Relative $CW$-complexes and Serre fibrations Suppose we have a (continuous) map $p:E\rightarrow X$. Assume that $p$ has the right lifting property with respect to any relative $CW$-complex $i:A\rightarrow B$. I want to show that $p$ is a Serre fibration and a weak equivalence. 
The first part, to prove that $p$ is a Serre fibration is easy since $I^n\rightarrow I^{n+1}$ is a relative $CW$-complex. But how to prove that $p$ is a weak equivalence. We have to show that the induced map $p_*$ is a isomorphism of homotopy groups for each $n\in\mathbb{N}$ and each base point $e_0\in E$. 
Can one use CW-approximation, Whitehead Theorem of a result which is related to this facts?
Thanks.
 A: The inclusions $S^n \to D^{n+1}$ and $* \to S^n$ are relative CW-complexes, so any diagram like one of the following two has a homotopy lift:
$$\require{AMScd}
\begin{CD}
S^n @>>> E @. * @>>> E \\
@VVV @VVV @VVV @VVV \\
D^{n+1} @>>> B @. S^n @>>> B
\end{CD}$$
By taking $n=0$ it's easy to see that this $p$ is a bijection on $\pi_0$ (basically use the same technique as below, I just don't want to write down base points). WLOG we can thus assume that $E$ and $B$ are path connected. Now the morphism $p_* : \pi_n E \to \pi_n B$ is:


*

*injective: if $\alpha \in \pi_n E$ is such that $p_* \alpha = 0$, let $f : S^n \to B$ be a representative. $p_* \alpha = 0$ means that $p \circ f$ is nullhomotopic, or equivalently factors through $D^{n+1}$ (up to homotopy). But by the lifting property of the first diagram, this implies that $f$ factors through $D^{n+1}$ though up to homotopy, so $\alpha = 0$.

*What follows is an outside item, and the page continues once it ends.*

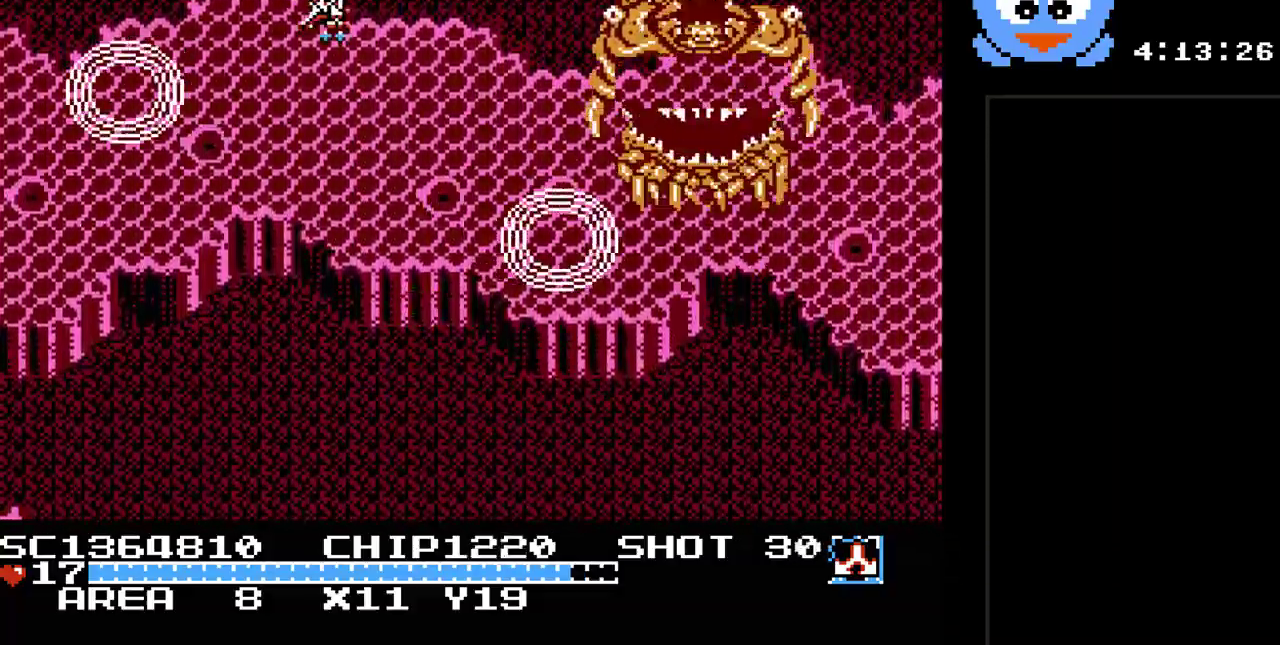
{"buttons": ["Y", "DPAD_DOWN", "DPAD_LEFT"], "events": [[100, "DPAD_UP", "up"], [133, "DPAD_RIGHT", "up"], [383, "DPAD_DOWN", "down"], [383, "DPAD_LEFT", "down"]]}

*surjective: let $\alpha \in \pi_n B$ be represented by $f : S^n \to B$. Then by the lifting property of the second diagram, $f$ has a homotopy lift $g : S^n \to E$ such that $p \circ g \simeq f$. Then $p_* [g] = \alpha$.
Therefore $p$ is a isomorphism on all homotopy groups, so it's a weak equivalence. For the record, such a map $p$ is called an acyclic Serre fibration.